INPUT →

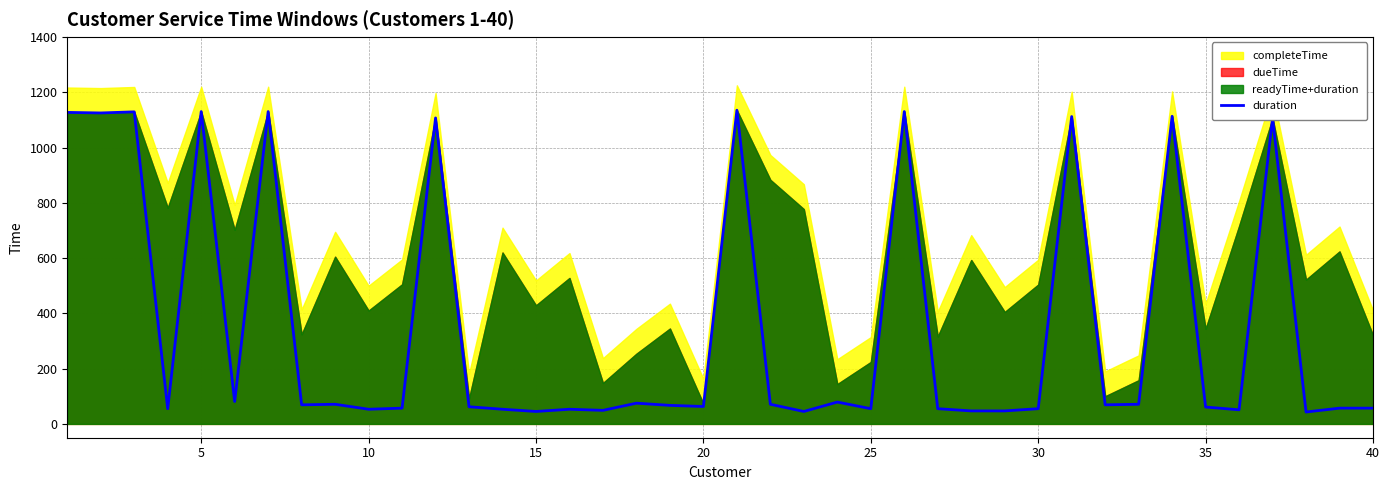

What is the sum of all values?

14060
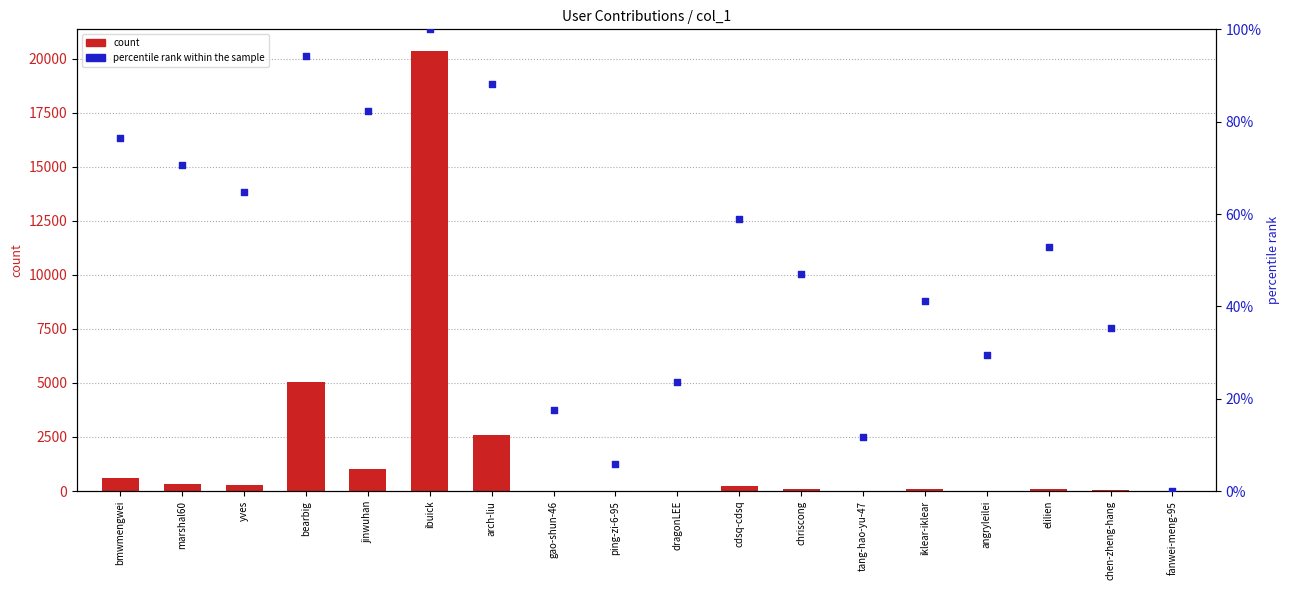

Which series has the widest spread of Y values?

count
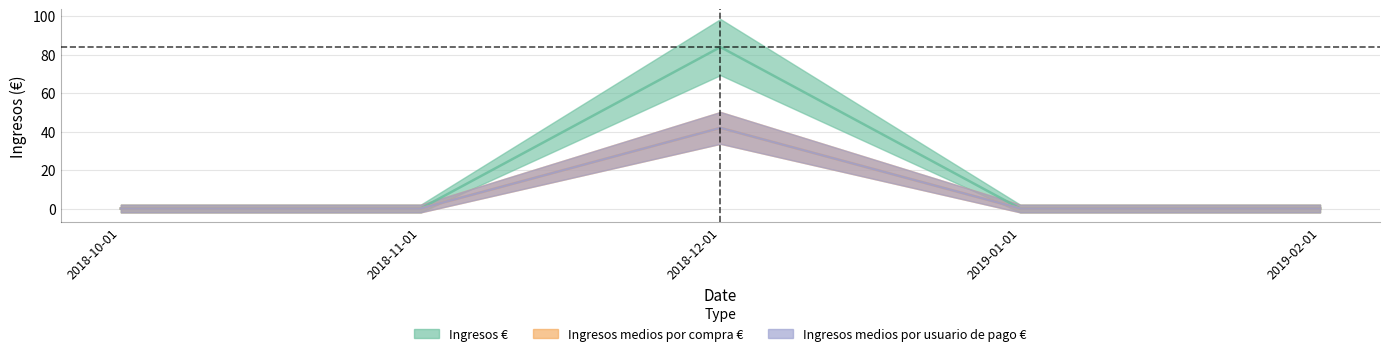

Which has a higher value, 2019-01-01 or 2018-12-01?

2018-12-01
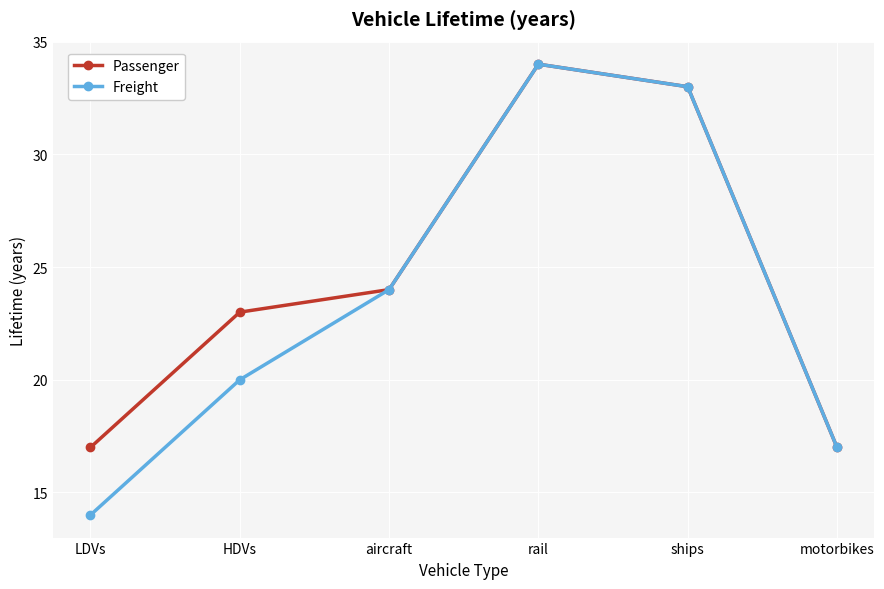

What is the average value of the Freight series?

24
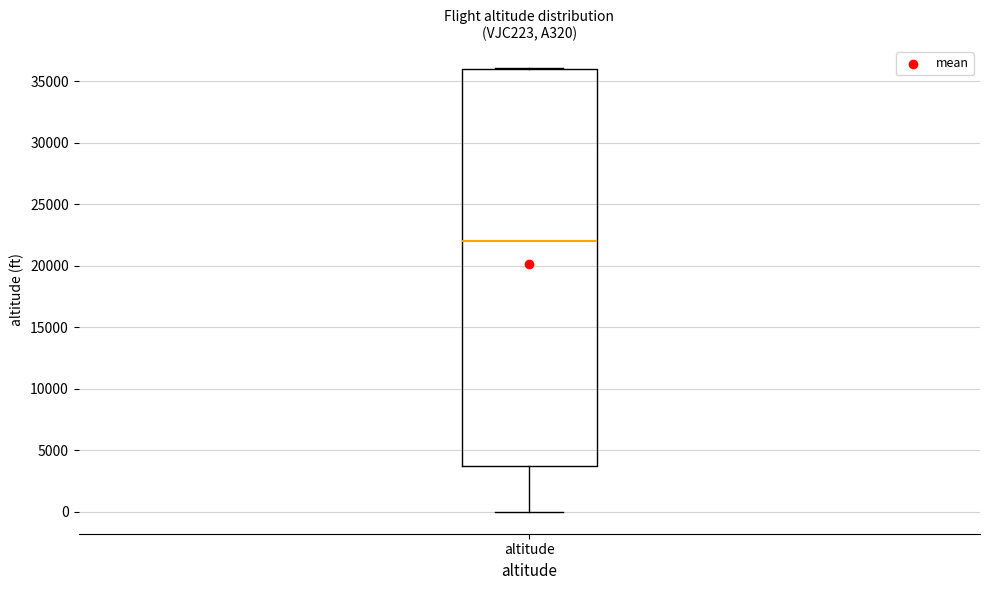

Transcribe this box plot: give where the median line is, the range the box spans, and where the two whiskers end, as read against the y-axis. The values are not printed on the chart, so give them approximately, as read against the axis.

median 22000, box 3500 to 36000, whiskers 0 to 36000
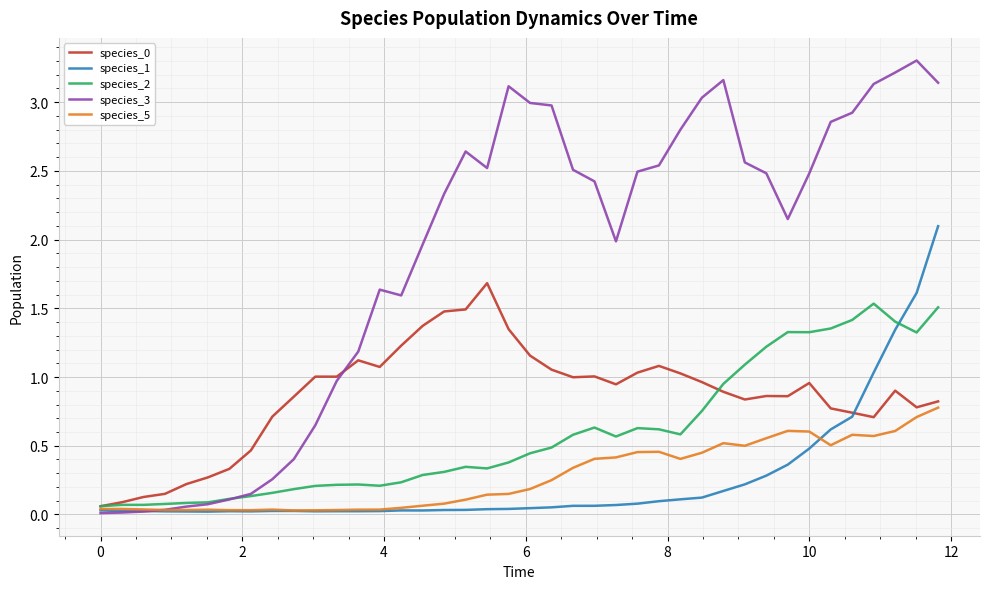

Which series has the widest spread of values?

species_3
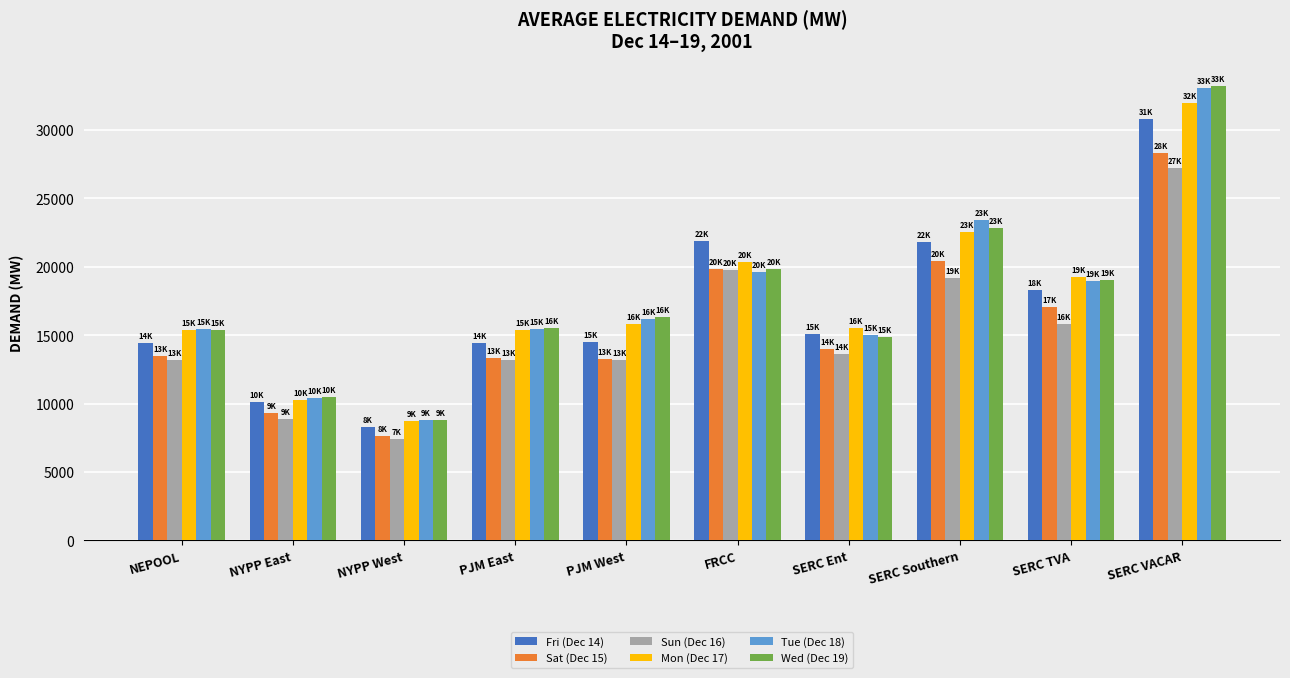

True or false: Wed (Dec 19) has a value of 10436.9 at SERC Southern.

False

DIRECTIONS → Reproduce every line of the data above verbatim, but omit the pictures.

EXERCISE RESULT →
What is the sum of all values?

14060

Which series has the widest spread of Y values?

count

Which has a higher value, 2019-01-01 or 2018-12-01?

2018-12-01

What is the average value of the Freight series?

24

Transcribe this box plot: give where the median line is, the range the box spans, and where the two whiskers end, as read against the y-axis. The values are not printed on the chart, so give them approximately, as read against the axis.

median 22000, box 3500 to 36000, whiskers 0 to 36000

Which series has the widest spread of values?

species_3

True or false: Wed (Dec 19) has a value of 10436.9 at SERC Southern.

False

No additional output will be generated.